Lo que parecía una tarde tranquila en la alcaldía Venustiano Carranza se transformó en una escena de pesadilla. Entre sirenas y peritos vestidos de blanco, la Fiscalía capitalina irrumpió en el hogar de Teresa Guadalupe Molina Hernández, la mujer de 55 años que se “tragó la tierra” hace más de diez días.
Desvanecida en el aire: 10 días de angustia
Teresa, conocida por su incansable ética de trabajo, fue vista por última vez el pasado 25 de abril. Desde ese día, el negocio de fragancias que atendía en la calle Grabados 286 permanece en un silencio sepulcral. Mientras sus clientes esperaban verla, las autoridades ya preparaban un operativo relámpago que dejó a los vecinos con el corazón en la mano.
Operativo policial: ¿Qué encontraron en su domicilio?

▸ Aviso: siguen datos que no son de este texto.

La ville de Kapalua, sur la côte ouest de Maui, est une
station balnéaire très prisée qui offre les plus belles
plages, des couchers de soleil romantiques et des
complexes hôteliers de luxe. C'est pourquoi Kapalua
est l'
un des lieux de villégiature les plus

Ayer, el asombro se apoderó de la colonia 20 de Noviembre cuando unidades forenses y patrullas de la SSC bloquearon el paso. Los agentes no solo buscaban rastros; sacaron pertenencias y evidencias bajo la sospecha de que en esas cuatro paredes se esconde la clave de su desaparición.

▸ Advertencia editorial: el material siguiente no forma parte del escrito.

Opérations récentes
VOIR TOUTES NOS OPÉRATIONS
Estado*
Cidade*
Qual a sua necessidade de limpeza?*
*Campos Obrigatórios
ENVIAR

Aunque Teresa también se desempeñaba en una oficina en Polanco, las investigaciones se han centrado en su casa, donde el rastro se perdió por completo. Entre los habitantes de la zona el miedo es latente: “Son gente de bien”, dicen, pero el despliegue de la unidad forense sugiere que la Fiscalía maneja hipótesis mucho más oscuras.